I did not go back through all the charts, but I have to wonder if a horse that ran in all three races ever got beat by a combined 58 1/4 lengths. Let’s call it a modern record and assume it won’t be topped.

Speaking of Lukas, when he trashed recent Derby-winning trainers Doug O’Neill, Richard Dutrow Jr., and Chip Woolley before the Preakness, did he forget his history? Did he not remember Union City and Prince of Thieves, two of his 3-year-olds that did not survive their 3-year-old seasons?

And speaking of odds, one of the recent mysteries of the Triple Crown is how these races get bet in the win pools, with the Belmont Stakes being the most recent example.

In an 11-horse field, no horse was 30-1. Guyana Star Dweej had won a single race and never gotten a Beyer higher than 84. He was 23-1. That was strange. Five Sixteen was stranger. He also had won one race. His best Beyer was a 78. He was 19-1.

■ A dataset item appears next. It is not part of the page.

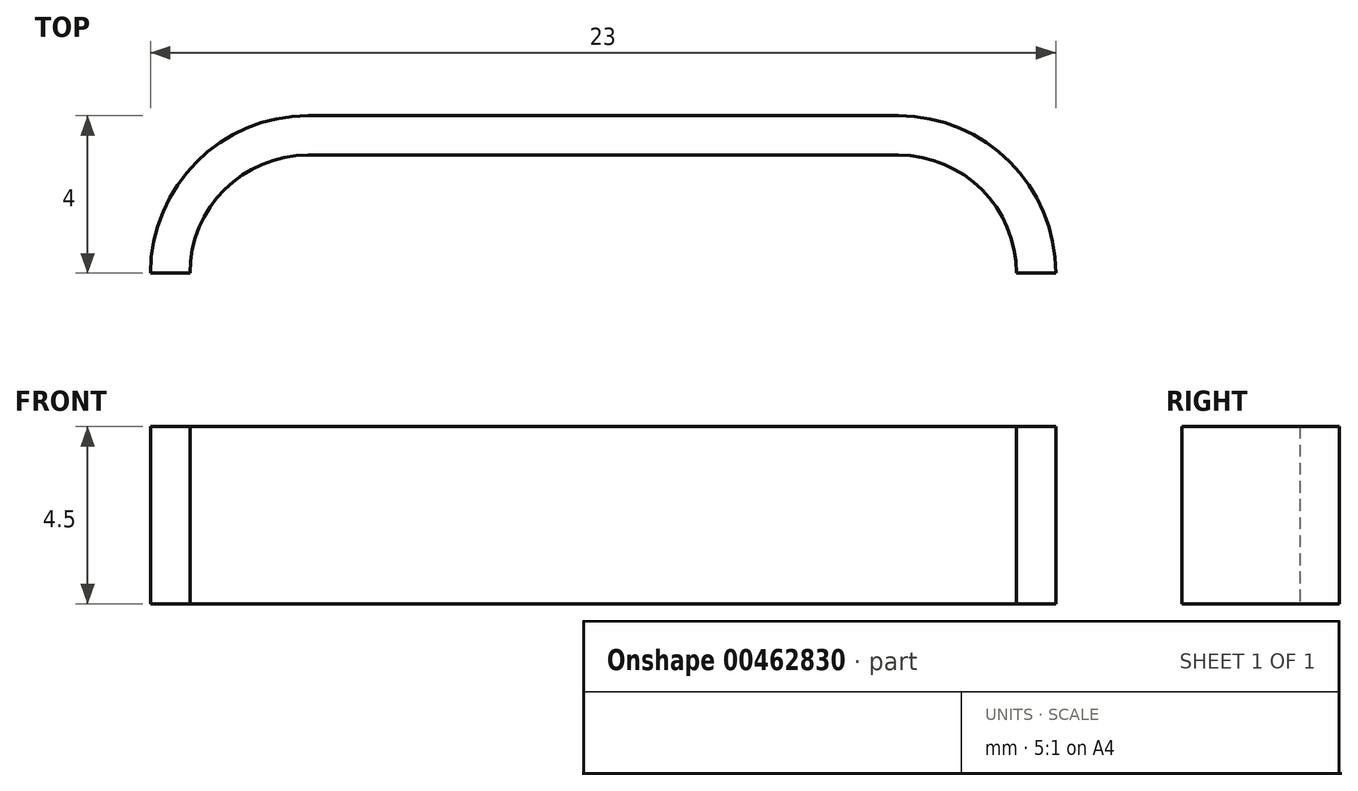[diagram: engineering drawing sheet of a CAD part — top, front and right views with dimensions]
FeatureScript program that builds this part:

If I could set up a stand and accept bets on all the no hopers in these Triple Crown races, this really would be an easy game. Well, maybe not. No offense to Woolley, but I certainly would have set up a stand on Mine That Bird. That would not have ended well.

Now that the Triple Crown has ended, I noticed there are other horses racing. Did you see Frankel at Royal Ascot?

Has any human ever been more flattered by his namesake? I spent enough time with Bobby Frankel to know he would love this colt. Horses do not win major European Group 1 races by 11 lengths. Horses do not run as fast as Frankel was running at the end of races.

I watched Frankel on my laptop on Preakness morning. That was really good. This was ridiculous.

If Black Caviar wins again Saturday, shouldn’t some enterprising promoter put up a crazy amount of money and have them meet somewhere at seven furlongs.

Failing that, how about Black Caviar down the hill and Frankel in the Mile at the Breeders’ Cup? I get that isn’t going to happen, but, after this wonderful Triple Crown season, I find myself thinking just about anything is possible – except a Triple Crown, of course.